* TASK OBJECTIVE *
Do these statements agree with the law and technology abstract below? (a) The paper was published in 2007 in the Minnesota Journal of Law, Science & Technology; (b) the paper holds that past handling of law and technology issues offers little guidance for current ones; (c) the paper was written for a symposium. Answer yes or no for each, and quote the deciding words.

* EXTRACTED TEXT *
━━━

History Lessons for a General Theory of Law and Technology
Gregory N. Mandel
Temple University - James E. Beasley School of Law
Minnesota Journal of Law, Science & Technology, Vol. 8, p. 551, 2007
Temple University Legal Studies Research Paper No. 2007-20
Studying how prior law and technology issues were handled, and particularly how they were sometimes mishandled, provides valuable lessons for responding to current and future law and technology issues as they arise. This contribution to a symposium on whether and to what extent there can be a general theory of law and technology focuses on lessons that can be learned from past responses to once-new legal issues created by technological advance.

━━━

* SUPPLIED MATERIAL *
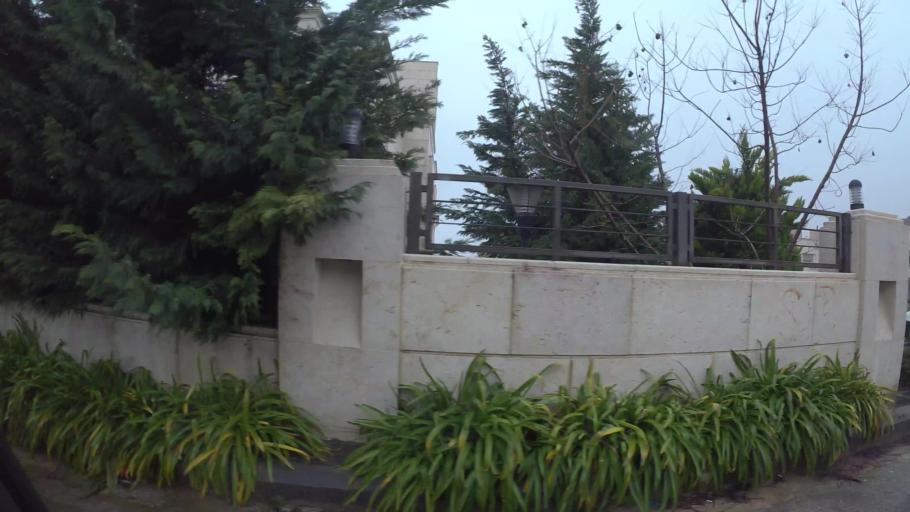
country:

━━━

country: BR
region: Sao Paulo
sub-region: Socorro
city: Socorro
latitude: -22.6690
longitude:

━━━

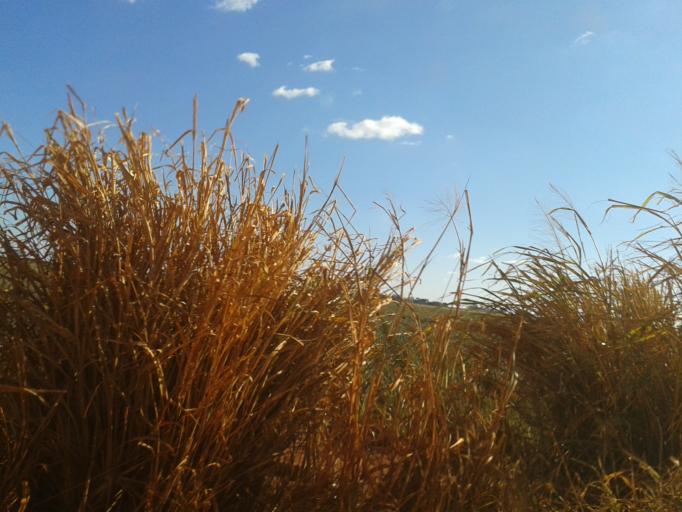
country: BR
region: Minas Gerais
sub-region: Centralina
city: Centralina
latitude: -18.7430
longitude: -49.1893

━━━

* EXPECTED ANSWER *
(a) Yes: "Minnesota Journal of Law, Science & Technology, Vol. 8, p. 551, 2007"
(b) No: "provides valuable lessons for responding to current and future law and technology issues as they arise"
(c) Yes: "This contribution to a symposium"